What is required: Reproduce each of the records below line for line, without any change.

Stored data
↓

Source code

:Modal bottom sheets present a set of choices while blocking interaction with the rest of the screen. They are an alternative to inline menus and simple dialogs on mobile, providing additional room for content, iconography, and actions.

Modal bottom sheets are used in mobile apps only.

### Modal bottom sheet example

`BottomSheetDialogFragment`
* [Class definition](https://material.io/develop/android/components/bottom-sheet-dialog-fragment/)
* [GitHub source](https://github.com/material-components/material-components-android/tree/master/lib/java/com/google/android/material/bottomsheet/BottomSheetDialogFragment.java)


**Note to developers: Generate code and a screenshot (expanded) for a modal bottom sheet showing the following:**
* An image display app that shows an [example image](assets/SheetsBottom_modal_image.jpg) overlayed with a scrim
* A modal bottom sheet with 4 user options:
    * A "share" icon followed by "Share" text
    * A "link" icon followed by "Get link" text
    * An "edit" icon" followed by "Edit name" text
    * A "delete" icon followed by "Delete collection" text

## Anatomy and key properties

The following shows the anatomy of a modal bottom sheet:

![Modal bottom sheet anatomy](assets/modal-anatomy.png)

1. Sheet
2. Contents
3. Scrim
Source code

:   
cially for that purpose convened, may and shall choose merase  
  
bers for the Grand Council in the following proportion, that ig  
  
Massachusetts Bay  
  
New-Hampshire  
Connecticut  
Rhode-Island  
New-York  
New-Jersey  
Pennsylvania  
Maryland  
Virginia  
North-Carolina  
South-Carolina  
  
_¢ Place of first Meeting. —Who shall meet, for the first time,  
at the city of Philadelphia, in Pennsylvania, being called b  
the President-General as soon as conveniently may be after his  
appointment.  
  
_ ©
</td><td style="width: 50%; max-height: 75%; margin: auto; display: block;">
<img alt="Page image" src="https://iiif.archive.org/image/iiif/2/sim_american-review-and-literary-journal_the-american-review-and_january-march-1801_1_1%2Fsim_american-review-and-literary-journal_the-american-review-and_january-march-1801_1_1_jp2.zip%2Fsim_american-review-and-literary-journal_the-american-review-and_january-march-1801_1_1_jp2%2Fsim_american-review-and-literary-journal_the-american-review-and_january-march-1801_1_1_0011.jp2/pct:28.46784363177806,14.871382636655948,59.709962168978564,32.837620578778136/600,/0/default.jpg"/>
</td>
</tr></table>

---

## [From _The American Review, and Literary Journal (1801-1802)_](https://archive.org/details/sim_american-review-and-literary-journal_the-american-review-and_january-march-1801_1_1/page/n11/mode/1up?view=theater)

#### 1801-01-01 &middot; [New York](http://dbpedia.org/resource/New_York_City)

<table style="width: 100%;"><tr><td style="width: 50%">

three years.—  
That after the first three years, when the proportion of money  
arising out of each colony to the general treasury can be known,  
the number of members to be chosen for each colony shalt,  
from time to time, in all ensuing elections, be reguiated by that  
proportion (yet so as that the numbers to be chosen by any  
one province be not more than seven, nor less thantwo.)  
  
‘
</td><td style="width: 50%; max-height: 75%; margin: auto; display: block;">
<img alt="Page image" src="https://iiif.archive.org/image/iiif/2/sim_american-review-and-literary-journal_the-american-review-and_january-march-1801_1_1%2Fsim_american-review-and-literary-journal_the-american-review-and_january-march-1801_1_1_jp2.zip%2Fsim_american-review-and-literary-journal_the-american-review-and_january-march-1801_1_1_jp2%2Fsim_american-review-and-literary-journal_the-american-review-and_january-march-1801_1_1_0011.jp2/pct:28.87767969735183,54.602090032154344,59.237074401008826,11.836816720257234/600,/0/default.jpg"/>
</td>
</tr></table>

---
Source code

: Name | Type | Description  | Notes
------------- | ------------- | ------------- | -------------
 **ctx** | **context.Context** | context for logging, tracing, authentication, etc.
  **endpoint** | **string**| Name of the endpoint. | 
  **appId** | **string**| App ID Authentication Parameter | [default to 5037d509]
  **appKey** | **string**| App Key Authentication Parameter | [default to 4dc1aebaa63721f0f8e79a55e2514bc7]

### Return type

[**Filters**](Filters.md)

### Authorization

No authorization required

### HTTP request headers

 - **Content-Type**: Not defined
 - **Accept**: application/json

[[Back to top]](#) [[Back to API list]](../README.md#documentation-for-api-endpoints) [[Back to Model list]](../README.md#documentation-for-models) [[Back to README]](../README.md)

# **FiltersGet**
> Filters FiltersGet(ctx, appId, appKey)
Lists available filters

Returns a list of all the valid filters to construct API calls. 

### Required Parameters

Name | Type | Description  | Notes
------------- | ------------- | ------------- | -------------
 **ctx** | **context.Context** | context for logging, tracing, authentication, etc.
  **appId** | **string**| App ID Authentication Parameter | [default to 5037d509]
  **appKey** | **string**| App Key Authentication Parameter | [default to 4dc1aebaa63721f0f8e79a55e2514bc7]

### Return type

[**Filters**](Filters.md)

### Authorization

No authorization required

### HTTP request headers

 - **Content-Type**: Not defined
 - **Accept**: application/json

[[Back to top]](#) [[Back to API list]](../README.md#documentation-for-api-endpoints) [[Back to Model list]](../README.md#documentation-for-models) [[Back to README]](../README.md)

↑

Reply:
Source code

:Modal bottom sheets present a set of choices while blocking interaction with the rest of the screen. They are an alternative to inline menus and simple dialogs on mobile, providing additional room for content, iconography, and actions.

Modal bottom sheets are used in mobile apps only.

### Modal bottom sheet example

`BottomSheetDialogFragment`
* [Class definition](https://material.io/develop/android/components/bottom-sheet-dialog-fragment/)
* [GitHub source](https://github.com/material-components/material-components-android/tree/master/lib/java/com/google/android/material/bottomsheet/BottomSheetDialogFragment.java)


**Note to developers: Generate code and a screenshot (expanded) for a modal bottom sheet showing the following:**
* An image display app that shows an [example image](assets/SheetsBottom_modal_image.jpg) overlayed with a scrim
* A modal bottom sheet with 4 user options:
    * A "share" icon followed by "Share" text
    * A "link" icon followed by "Get link" text
    * An "edit" icon" followed by "Edit name" text
    * A "delete" icon followed by "Delete collection" text

## Anatomy and key properties

The following shows the anatomy of a modal bottom sheet:

![Modal bottom sheet anatomy](assets/modal-anatomy.png)

1. Sheet
2. Contents
3. Scrim
Source code

:   
cially for that purpose convened, may and shall choose merase  
  
bers for the Grand Council in the following proportion, that ig  
  
Massachusetts Bay  
  
New-Hampshire  
Connecticut  
Rhode-Island  
New-York  
New-Jersey  
Pennsylvania  
Maryland  
Virginia  
North-Carolina  
South-Carolina  
  
_¢ Place of first Meeting. —Who shall meet, for the first time,  
at the city of Philadelphia, in Pennsylvania, being called b  
the President-General as soon as conveniently may be after his  
appointment.  
  
_ ©
</td><td style="width: 50%; max-height: 75%; margin: auto; display: block;">
<img alt="Page image" src="https://iiif.archive.org/image/iiif/2/sim_american-review-and-literary-journal_the-american-review-and_january-march-1801_1_1%2Fsim_american-review-and-literary-journal_the-american-review-and_january-march-1801_1_1_jp2.zip%2Fsim_american-review-and-literary-journal_the-american-review-and_january-march-1801_1_1_jp2%2Fsim_american-review-and-literary-journal_the-american-review-and_january-march-1801_1_1_0011.jp2/pct:28.46784363177806,14.871382636655948,59.709962168978564,32.837620578778136/600,/0/default.jpg"/>
</td>
</tr></table>

---

## [From _The American Review, and Literary Journal (1801-1802)_](https://archive.org/details/sim_american-review-and-literary-journal_the-american-review-and_january-march-1801_1_1/page/n11/mode/1up?view=theater)

#### 1801-01-01 &middot; [New York](http://dbpedia.org/resource/New_York_City)

<table style="width: 100%;"><tr><td style="width: 50%">

three years.—  
That after the first three years, when the proportion of money  
arising out of each colony to the general treasury can be known,  
the number of members to be chosen for each colony shalt,  
from time to time, in all ensuing elections, be reguiated by that  
proportion (yet so as that the numbers to be chosen by any  
one province be not more than seven, nor less thantwo.)  
  
‘
</td><td style="width: 50%; max-height: 75%; margin: auto; display: block;">
<img alt="Page image" src="https://iiif.archive.org/image/iiif/2/sim_american-review-and-literary-journal_the-american-review-and_january-march-1801_1_1%2Fsim_american-review-and-literary-journal_the-american-review-and_january-march-1801_1_1_jp2.zip%2Fsim_american-review-and-literary-journal_the-american-review-and_january-march-1801_1_1_jp2%2Fsim_american-review-and-literary-journal_the-american-review-and_january-march-1801_1_1_0011.jp2/pct:28.87767969735183,54.602090032154344,59.237074401008826,11.836816720257234/600,/0/default.jpg"/>
</td>
</tr></table>

---
Source code

: Name | Type | Description  | Notes
------------- | ------------- | ------------- | -------------
 **ctx** | **context.Context** | context for logging, tracing, authentication, etc.
  **endpoint** | **string**| Name of the endpoint. | 
  **appId** | **string**| App ID Authentication Parameter | [default to 5037d509]
  **appKey** | **string**| App Key Authentication Parameter | [default to 4dc1aebaa63721f0f8e79a55e2514bc7]

### Return type

[**Filters**](Filters.md)

### Authorization

No authorization required

### HTTP request headers

 - **Content-Type**: Not defined
 - **Accept**: application/json

[[Back to top]](#) [[Back to API list]](../README.md#documentation-for-api-endpoints) [[Back to Model list]](../README.md#documentation-for-models) [[Back to README]](../README.md)

# **FiltersGet**
> Filters FiltersGet(ctx, appId, appKey)
Lists available filters

Returns a list of all the valid filters to construct API calls. 

### Required Parameters

Name | Type | Description  | Notes
------------- | ------------- | ------------- | -------------
 **ctx** | **context.Context** | context for logging, tracing, authentication, etc.
  **appId** | **string**| App ID Authentication Parameter | [default to 5037d509]
  **appKey** | **string**| App Key Authentication Parameter | [default to 4dc1aebaa63721f0f8e79a55e2514bc7]

### Return type

[**Filters**](Filters.md)

### Authorization

No authorization required

### HTTP request headers

 - **Content-Type**: Not defined
 - **Accept**: application/json

[[Back to top]](#) [[Back to API list]](../README.md#documentation-for-api-endpoints) [[Back to Model list]](../README.md#documentation-for-models) [[Back to README]](../README.md)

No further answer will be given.